More specifically, if we ask for \(s\) bins over the interval \([a,b]\), then the interval is partitioned over \(s\) intervals of equal lengths \(h=(b-a)/s\), and the density estimator is defined by
\[ \hat{f}_{n}(x) = \hat{f}_{n,h}(x) = \frac{n_j}{nh}, \quad\text{ for } x\in[a+(j-1)h, a+jh), \qquad j=1,\dots,s. \]
where \(n_j\) denotes the number of observations that fall in interval \(j\). Observe that changing \([a,b]\), \(h\), or \(s\) changes the structure of the histogram completely. Thus, after altering any of these parameters the histogram needs to be constructed afresh.
The constructor can take as input an array that contains the raw data, together with the parameters \(a, b, s\). It can also take a umontreal.ssj.stat.TallyHistogram or a umontreal.ssj.stat.ScaledHistogram instead.
This class also offers several static methods so that the user can simply evaluate the density based on a set of observations, a TallyHistogram
or a ScaledHistogram
without having to construct a histogram object.

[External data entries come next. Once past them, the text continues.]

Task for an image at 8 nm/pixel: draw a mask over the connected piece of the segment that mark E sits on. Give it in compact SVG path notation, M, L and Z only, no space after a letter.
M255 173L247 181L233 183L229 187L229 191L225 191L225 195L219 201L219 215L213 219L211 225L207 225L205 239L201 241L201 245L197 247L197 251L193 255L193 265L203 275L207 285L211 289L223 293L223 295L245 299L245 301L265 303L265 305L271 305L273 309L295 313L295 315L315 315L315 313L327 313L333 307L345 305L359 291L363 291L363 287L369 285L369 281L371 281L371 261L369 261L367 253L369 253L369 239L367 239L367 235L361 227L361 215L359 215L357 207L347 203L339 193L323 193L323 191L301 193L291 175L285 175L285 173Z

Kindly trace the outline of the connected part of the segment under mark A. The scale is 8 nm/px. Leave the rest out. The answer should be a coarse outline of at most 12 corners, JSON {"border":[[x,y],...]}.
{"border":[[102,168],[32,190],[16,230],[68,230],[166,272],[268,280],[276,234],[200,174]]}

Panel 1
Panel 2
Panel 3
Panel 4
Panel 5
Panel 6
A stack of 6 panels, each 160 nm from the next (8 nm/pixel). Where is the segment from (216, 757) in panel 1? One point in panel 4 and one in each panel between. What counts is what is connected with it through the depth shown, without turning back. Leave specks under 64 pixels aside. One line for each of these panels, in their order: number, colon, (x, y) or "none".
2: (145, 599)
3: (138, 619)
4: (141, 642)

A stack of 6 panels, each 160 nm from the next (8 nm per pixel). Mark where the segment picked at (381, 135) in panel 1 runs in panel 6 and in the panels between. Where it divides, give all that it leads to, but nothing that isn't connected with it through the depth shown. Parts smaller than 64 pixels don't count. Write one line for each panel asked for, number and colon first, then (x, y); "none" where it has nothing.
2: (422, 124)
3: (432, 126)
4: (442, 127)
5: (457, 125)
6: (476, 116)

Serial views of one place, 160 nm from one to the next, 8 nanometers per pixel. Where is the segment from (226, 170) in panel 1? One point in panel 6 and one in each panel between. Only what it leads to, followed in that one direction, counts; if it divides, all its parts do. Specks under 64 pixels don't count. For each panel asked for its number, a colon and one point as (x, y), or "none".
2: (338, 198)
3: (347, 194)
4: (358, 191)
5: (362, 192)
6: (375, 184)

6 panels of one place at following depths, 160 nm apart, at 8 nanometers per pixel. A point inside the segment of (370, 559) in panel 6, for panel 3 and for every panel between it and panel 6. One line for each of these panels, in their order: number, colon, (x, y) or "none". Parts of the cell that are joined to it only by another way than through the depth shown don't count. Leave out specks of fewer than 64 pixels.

Since histograms are constant within one bin, it is sometimes sufficient to evaluate them only once per bin. To this end, this class provides methods to evaluate the density estimator once in each bin, without having to explicitly specify an array of evaluation points.
It needs to be added that, due to the fact that the partition into \(s\) bins relies on half-open intervals, the boundary \(b\) is not included in any of these intervals. Since the probability of an observation being exactly equal to \(b\) is zero, we can effectively ignore this subtlety.